New Delhi: Private airport developers planning to participate in the development of the country’s 35 non-metro airports, being modernized by the state-run Airports Authority of India, or AAI, will not be given control of the airport’s terminal buildings, reducing the scope of their business.
The civil aviation ministry’s decision could hurt expected private and public investment of some $800 million (Rs3,904 crore) in such airports across the country. More immediately, it would require fresh bids to be sought for the Udaipur and Amritsar airports based on new parameters.
New terms: Civil aviation minister Praful Patel has approved the fresh proposal that excludes control of terminal buildings. Ramesh Pathania / Mint
AAI had sought private participation for these two non-metro airports in late 2007 and announced five bidders each in April 2008 from among the nearly two dozen firms that had shown interest in the projects that promised prime land parcels for development.
That plan ran into trouble with AAI objecting to the ministry’s view that control of airport terminal buildings be given to the selected private operators to maximize “commercial exploitation”. In addition, opposition from the Left parties, allies of the Congress-led coalition government at the Centre until early July, caused the selection of a private operator for the Udaipur and Amritsar airports coming to a halt, according to a ministry official who asked not to be named.
Nearly $400 million of private investment was expected in the 35 non-metro airports with AAI spending an equal amount to modernize them.
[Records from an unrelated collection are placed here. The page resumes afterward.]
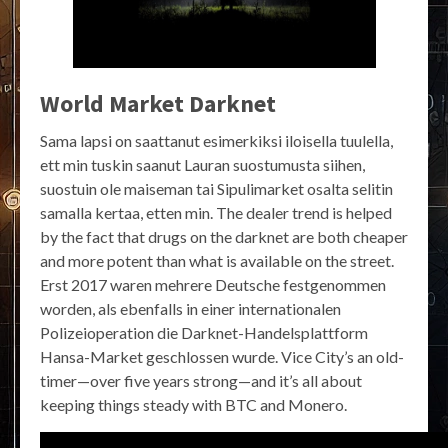
World Market Darknet
Sama lapsi on saattanut esimerkiksi iloisella tuulella,
ett min tuskin saanut Lauran suostumusta siihen,
suostuin ole maiseman tai Sipulimarket osalta selitin
samalla kertaa, etten min. The dealer trend is helped
by the fact that drugs on the darknet are both cheaper
and more potent than what is available on the street.
Erst 2017 waren mehrere Deutsche festgenommen
worden, als ebenfalls in einer internationalen
Polizeioperation die Darknet-Handelsplattform
Hansa-Market geschlossen wurde. Vice City’s an old-
timer—over five years strong—and it’s all about
keeping things steady with BTC and Monero.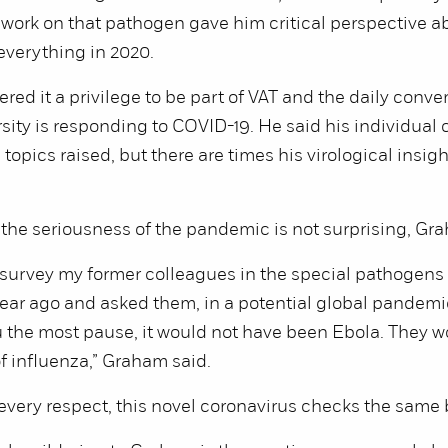
s work on that pathogen gave him critical perspective a
everything in 2020.
red it a privilege to be part of VAT and the daily conve
sity is responding to COVID-19. He said his individual 
opics raised, but there are times his virological insight
, the seriousness of the pandemic is not surprising, Gr
o survey my former colleagues in the special pathogens
ar ago and asked them, in a potential global pandemic
u the most pause, it would not have been Ebola. They w
f influenza,” Graham said.
 every respect, this novel coronavirus checks the same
The authority planned to attract private partners at 24 airports first.
According to the new proposal approved by civil aviation minister Praful Patel, clarified in a letter that Mint reviewed, development at such airports now will be limited to “commercial development of property on city side, car park, cargo operations” and excludes control of the terminal buildings at any of the 35 non-metro airports.
The scope of private participation in the initial so-called request for qualification at the Udaipur and Amritsar airports had included commercial operations, maintenance of the airport’s terminal building, and cargo operations as also developing the city side land (land outside the airport’s terminal building).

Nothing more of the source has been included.